When you think of the oil and gas industry, the first thing that comes to mind probably isn’t cyber security. With plenty of sensitive information, the oil and gas industry is more susceptible to cyber attacks than you may think. Most of these companies also deal with a lot of different stakeholders, making the consequences of the attacks largely dependent on the malefactor’s goal.

What Measures are Being Taken?

As a whole, the oil and gas industry is estimated to spend $1.87 billion USD on cyber security during 2018. This increased spend on security measures is largely due to the automation and integration within the industry. Stored in company databases is sensitive information about drilling spots and access codes to company machines. According to the EY Oil and Gas Global Information Security Survey 2017-2018, 60% of companies in the oil and gas industry have experienced a serious cyber threat, which is 19% higher than in the previous year.

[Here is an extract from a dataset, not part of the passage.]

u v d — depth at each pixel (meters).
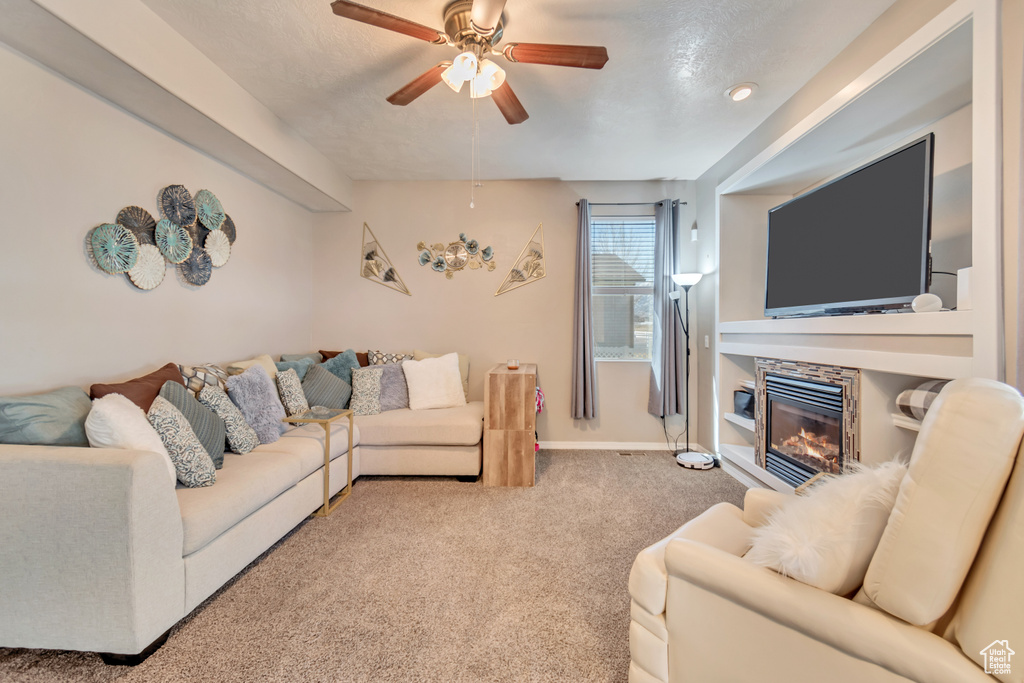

Potential risks a company may face:

  • Plant shutdown
  • Equipment damage
  • Disruption in product quality
  • Undetected spills
  • Safety measures violation

Why Is it So Important?

Increased cyber security is important in the oil and gas industry because recently, the industry has gravitated to remote-based technology, such as drones. This is usually done for remote work and, by nature, requires information to be transferred digitally. If a hacker is able to gain access to a drone, they are able to complete tasks that an employee usually would, in addition to gaining access to other information without detection. To prevent this from happening, oil and gas companies have instituted strict protocols regarding the use of mobile devices.

An oil and gas company can experience a data breach along three key areas of the supply chain:

  1. Upstream

A cyber attack that occurs upstream affects drilling vessels, which are considered an extremely valuable corporate asset. These vessels use proprietary information when drilling, which is compromised in the event of an attack.

  1. Midstream

This part of the supply chain is when crude oil is transported from a production site to a refinery. The oil being transported is highly valuable and transportation is already considered a high-risk activity. A cyber risk could lead to outside sources knowing precise locations and protocols, threatening the security of the load.

  1. Downstream

During the final stage of the oil and gas supply chain, oil and gas is converted into other products, such as kerosene, aircraft fuel, and gasoline. A cyber security breach could lead to the hacking of monitoring equipment or surges in the pressure of transmission lines. If this happens, the product can no longer be used, resulting in a significant profit loss.

What Can be Done?

Oil and gas companies are already on the right track by investing in increased security measures. That being said, companies first need to understand where their vulnerabilities lie before being able to take protective measures. A multi-faceted IT protection system ensures that a company’s data is protected from various standpoints.